Dewasa ini, kisah kerajaan atau sejarah sebuah peristiwa di daerah dapat kita jumpai dalam bentuk lain selain tulisan, yaitu dalam bentuk film ataupun tayangan lain di televisi.
Itulah semua Karya sastra peninggalan kerajaan sriwijaya yang terekam dalam sejarah. Sampai dengan saat ini semua prasasti terdapat di Museum Nasional Jakarta. Manfaat belajar seni sastra sejarah ini sangatlah banyak. Selain dapat memperluas pengetahuan dan wawasan kita terhadap sejarah bangsa Indonesia, kita juga dapat memetik nilai-nilai baik yang diselipakan disetiap karya sastra yang ada.

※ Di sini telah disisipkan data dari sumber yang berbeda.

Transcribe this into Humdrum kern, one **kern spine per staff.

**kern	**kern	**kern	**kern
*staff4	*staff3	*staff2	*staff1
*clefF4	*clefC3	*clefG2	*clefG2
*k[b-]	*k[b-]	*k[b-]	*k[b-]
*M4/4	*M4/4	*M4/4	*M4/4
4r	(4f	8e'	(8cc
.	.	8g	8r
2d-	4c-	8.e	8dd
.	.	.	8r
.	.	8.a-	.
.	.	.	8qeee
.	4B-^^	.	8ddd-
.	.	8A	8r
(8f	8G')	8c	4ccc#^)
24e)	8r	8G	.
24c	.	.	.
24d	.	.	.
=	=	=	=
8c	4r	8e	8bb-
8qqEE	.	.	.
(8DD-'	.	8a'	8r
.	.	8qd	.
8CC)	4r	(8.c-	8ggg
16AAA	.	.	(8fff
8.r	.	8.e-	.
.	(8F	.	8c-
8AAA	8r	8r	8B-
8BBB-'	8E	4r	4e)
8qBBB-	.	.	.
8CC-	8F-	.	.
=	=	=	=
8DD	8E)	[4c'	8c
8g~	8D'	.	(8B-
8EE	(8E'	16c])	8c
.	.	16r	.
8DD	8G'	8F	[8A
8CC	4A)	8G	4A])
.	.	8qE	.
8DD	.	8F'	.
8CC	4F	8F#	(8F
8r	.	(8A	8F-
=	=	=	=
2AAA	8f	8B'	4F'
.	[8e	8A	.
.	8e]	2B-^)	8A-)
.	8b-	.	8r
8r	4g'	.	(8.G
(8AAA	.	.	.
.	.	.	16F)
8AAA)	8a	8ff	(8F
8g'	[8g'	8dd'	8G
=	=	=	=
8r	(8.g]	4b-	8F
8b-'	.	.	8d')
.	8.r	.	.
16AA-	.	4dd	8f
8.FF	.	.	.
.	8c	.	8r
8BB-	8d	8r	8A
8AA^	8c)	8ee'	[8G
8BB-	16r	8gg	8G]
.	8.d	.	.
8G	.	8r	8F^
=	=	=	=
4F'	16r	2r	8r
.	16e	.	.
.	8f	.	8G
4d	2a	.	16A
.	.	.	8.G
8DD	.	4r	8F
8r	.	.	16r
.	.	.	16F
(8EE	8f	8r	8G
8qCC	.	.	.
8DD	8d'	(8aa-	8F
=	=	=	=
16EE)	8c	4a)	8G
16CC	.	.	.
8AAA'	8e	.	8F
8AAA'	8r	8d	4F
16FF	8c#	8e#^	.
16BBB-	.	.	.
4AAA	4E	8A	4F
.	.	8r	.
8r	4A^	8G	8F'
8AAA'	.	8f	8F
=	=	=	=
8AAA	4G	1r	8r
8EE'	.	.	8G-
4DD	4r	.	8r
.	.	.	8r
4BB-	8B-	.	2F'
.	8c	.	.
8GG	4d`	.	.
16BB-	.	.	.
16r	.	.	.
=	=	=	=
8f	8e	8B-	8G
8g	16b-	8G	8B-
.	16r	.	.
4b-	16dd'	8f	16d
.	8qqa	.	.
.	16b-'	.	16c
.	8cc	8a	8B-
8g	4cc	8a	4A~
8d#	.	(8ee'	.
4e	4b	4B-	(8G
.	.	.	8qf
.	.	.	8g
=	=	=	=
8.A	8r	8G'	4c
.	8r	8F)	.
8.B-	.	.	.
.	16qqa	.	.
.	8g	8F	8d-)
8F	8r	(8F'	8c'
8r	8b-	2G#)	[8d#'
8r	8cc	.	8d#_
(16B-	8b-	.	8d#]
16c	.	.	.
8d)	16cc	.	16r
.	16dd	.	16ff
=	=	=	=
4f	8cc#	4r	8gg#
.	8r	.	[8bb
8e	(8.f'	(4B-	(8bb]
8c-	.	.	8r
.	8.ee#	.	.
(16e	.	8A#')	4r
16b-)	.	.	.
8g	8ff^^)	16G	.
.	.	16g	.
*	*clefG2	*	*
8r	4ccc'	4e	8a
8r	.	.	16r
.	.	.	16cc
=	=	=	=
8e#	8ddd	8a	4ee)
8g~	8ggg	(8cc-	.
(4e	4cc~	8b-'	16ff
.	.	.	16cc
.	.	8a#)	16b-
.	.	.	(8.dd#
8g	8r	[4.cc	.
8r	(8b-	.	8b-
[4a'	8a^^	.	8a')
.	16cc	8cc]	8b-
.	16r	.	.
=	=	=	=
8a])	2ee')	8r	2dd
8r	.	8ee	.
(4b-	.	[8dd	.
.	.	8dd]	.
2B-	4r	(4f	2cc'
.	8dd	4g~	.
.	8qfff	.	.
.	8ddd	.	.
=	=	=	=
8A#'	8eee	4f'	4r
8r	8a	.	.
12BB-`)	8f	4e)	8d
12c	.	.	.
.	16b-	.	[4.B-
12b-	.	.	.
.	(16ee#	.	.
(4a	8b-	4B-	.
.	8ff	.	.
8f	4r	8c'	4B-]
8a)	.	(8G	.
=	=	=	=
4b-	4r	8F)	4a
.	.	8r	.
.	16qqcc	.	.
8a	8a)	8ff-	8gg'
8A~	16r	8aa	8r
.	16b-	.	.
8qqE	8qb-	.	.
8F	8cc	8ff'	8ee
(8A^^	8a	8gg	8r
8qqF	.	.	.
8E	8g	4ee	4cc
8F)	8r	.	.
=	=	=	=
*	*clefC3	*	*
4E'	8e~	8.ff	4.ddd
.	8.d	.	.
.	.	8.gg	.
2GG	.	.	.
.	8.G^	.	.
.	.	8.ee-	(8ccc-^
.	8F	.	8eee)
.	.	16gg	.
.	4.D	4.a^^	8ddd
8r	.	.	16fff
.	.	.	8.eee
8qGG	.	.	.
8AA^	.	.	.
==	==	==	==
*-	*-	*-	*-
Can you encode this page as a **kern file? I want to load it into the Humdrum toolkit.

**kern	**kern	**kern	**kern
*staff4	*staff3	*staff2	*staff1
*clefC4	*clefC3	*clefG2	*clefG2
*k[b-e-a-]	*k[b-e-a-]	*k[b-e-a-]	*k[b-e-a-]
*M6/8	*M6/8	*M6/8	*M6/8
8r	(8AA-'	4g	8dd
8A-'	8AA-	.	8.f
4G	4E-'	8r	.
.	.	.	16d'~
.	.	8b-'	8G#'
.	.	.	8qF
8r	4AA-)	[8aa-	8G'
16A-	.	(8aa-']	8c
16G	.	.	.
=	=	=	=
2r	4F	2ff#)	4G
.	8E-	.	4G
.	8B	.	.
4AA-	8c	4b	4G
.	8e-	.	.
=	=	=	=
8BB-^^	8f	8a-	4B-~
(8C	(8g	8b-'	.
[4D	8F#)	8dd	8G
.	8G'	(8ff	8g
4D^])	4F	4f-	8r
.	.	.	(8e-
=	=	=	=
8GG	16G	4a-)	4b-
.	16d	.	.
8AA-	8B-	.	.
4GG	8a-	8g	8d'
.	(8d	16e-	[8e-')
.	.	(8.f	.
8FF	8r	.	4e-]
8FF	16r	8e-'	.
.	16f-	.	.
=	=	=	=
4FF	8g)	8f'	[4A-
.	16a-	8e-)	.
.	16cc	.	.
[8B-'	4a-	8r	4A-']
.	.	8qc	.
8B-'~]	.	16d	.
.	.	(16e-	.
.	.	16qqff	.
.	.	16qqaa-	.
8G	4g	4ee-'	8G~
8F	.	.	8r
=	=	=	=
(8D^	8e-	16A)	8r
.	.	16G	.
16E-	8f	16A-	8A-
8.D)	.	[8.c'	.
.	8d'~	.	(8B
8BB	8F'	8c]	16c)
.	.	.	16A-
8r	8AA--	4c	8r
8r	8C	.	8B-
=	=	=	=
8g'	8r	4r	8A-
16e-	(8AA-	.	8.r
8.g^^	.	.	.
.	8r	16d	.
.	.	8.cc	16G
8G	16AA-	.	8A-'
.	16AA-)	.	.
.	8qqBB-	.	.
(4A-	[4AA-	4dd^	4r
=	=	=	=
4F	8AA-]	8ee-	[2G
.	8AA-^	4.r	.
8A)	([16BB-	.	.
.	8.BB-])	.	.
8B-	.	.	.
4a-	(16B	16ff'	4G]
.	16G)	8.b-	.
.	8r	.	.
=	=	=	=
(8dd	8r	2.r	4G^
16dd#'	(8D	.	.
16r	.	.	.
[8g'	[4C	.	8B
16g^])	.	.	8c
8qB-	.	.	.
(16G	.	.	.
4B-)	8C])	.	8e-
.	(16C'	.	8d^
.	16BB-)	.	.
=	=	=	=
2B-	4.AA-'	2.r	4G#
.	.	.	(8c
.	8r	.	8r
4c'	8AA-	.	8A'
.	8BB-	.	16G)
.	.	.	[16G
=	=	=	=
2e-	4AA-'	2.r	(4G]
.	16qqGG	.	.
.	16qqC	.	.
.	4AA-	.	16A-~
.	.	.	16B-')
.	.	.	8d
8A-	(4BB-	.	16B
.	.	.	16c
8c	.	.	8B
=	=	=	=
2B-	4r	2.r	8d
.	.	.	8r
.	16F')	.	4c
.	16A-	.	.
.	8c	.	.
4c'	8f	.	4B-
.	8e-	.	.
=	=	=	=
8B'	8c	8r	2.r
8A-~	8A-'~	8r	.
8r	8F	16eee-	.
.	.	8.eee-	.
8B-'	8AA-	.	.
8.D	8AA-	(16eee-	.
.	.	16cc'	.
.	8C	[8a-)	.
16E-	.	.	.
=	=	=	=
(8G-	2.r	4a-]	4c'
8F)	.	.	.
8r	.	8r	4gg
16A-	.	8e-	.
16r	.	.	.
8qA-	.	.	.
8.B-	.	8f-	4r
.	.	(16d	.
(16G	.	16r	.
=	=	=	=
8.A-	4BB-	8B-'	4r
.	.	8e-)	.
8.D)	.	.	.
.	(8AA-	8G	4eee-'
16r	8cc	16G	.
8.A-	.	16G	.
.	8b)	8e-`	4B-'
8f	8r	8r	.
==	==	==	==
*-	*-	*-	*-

Bukan hanya itu sebenarnya, teater datau drama yang merupakan bentuk lain dari seni sastra juga memiliki manfaat khusus. Manfaat seni teater dalam kehidupan sehari-hari membantu pelakunya untuk terus dapat mengembangkan diri. Teruslah mengapresiasi karya-karya seni yang ada. Karena kita tahu pentingnya peran dan fungsi kritik sastra itu sendiri. Apalagi karya sastra merupakan salah satu bagian dari sub sektor industri kreatif yang terus berkembang sampai dengan saay ini. Tentunya kita ingin agar Indonesia maju dan besar karen karya-karyanya. Agar karya anak bangsa bisa mendunia seperti kebanyakan budaya indonesia yang mendunia. Maka teruslah berkarya dan mengapresiasi karya orang lain.